++++ Source material ++++
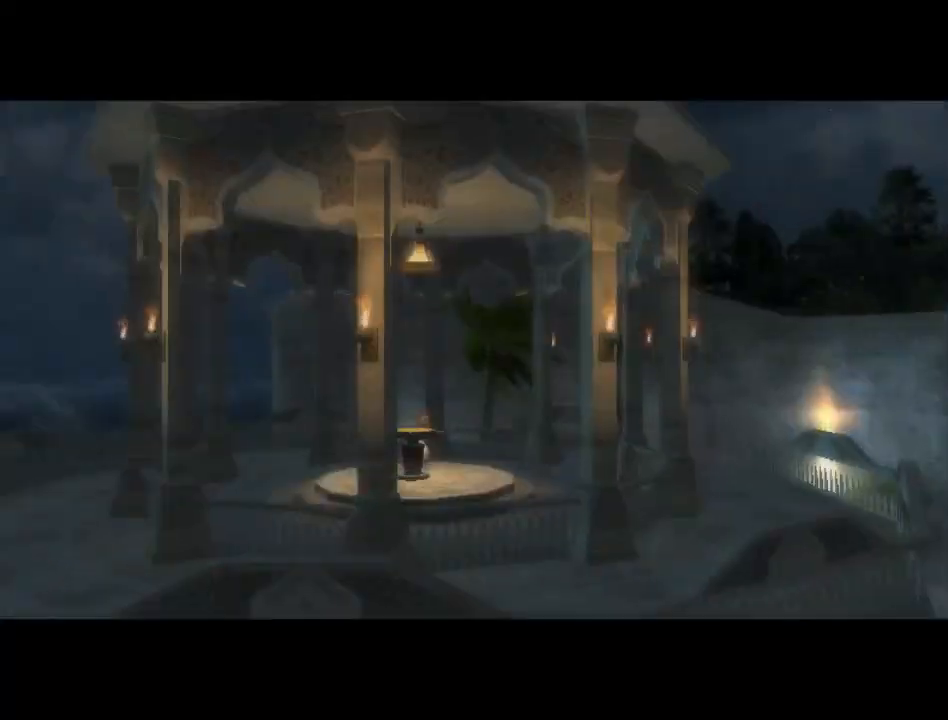
{"buttons": [], "left_stick": "center", "right_stick": "center", "events": [[317, "R1", "up"], [317, "right_stick", "center"], [350, "left_stick", "center"]]}
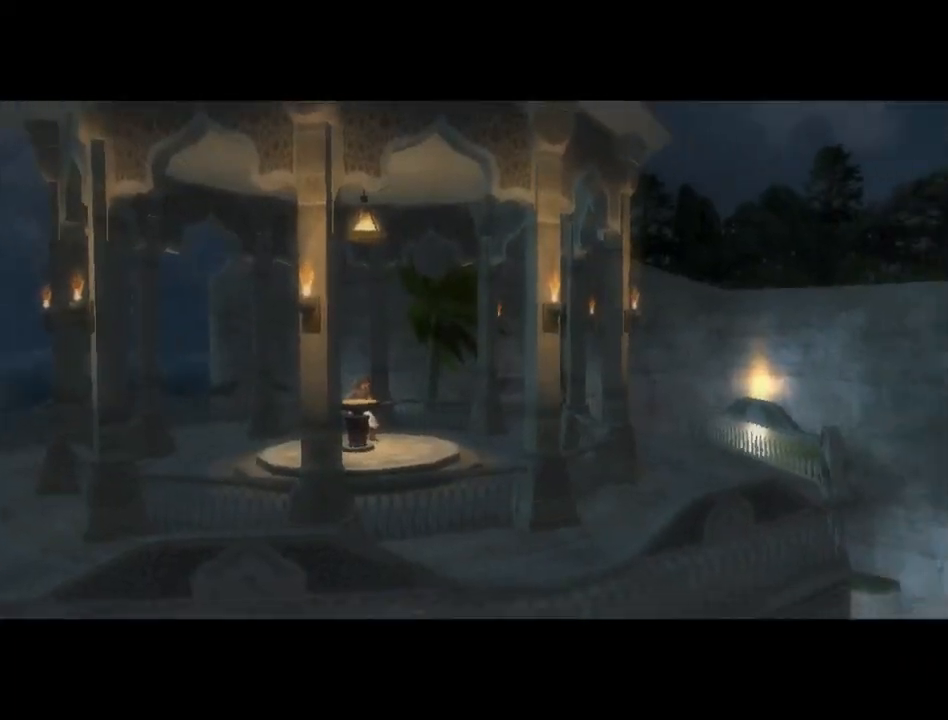
{"buttons": [], "left_stick": "center", "right_stick": "center", "events": []}
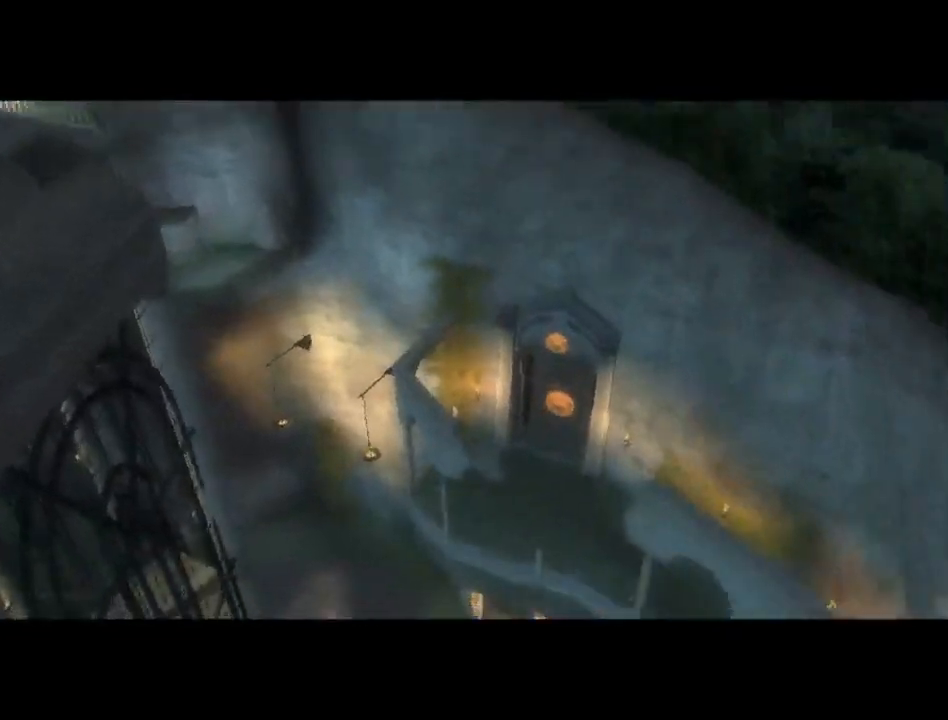
{"buttons": [], "left_stick": "center", "right_stick": "center", "events": []}
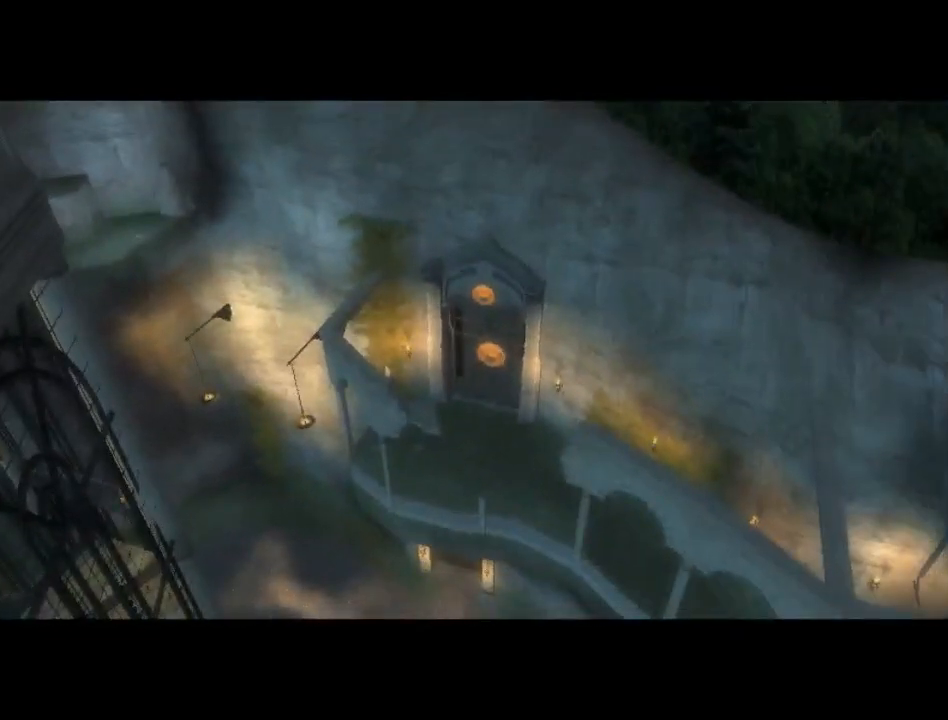
{"buttons": [], "left_stick": "center", "right_stick": "center", "events": []}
++++
Exercise objective -> What's needed is a word-for-word retyping of the listing, minus its pictures.

Exercise solution ->
{"buttons": [], "left_stick": "center", "right_stick": "center", "events": [[317, "R1", "up"], [317, "right_stick", "center"], [350, "left_stick", "center"]]}
{"buttons": [], "left_stick": "center", "right_stick": "center", "events": []}
{"buttons": [], "left_stick": "center", "right_stick": "center", "events": []}
{"buttons": [], "left_stick": "center", "right_stick": "center", "events": []}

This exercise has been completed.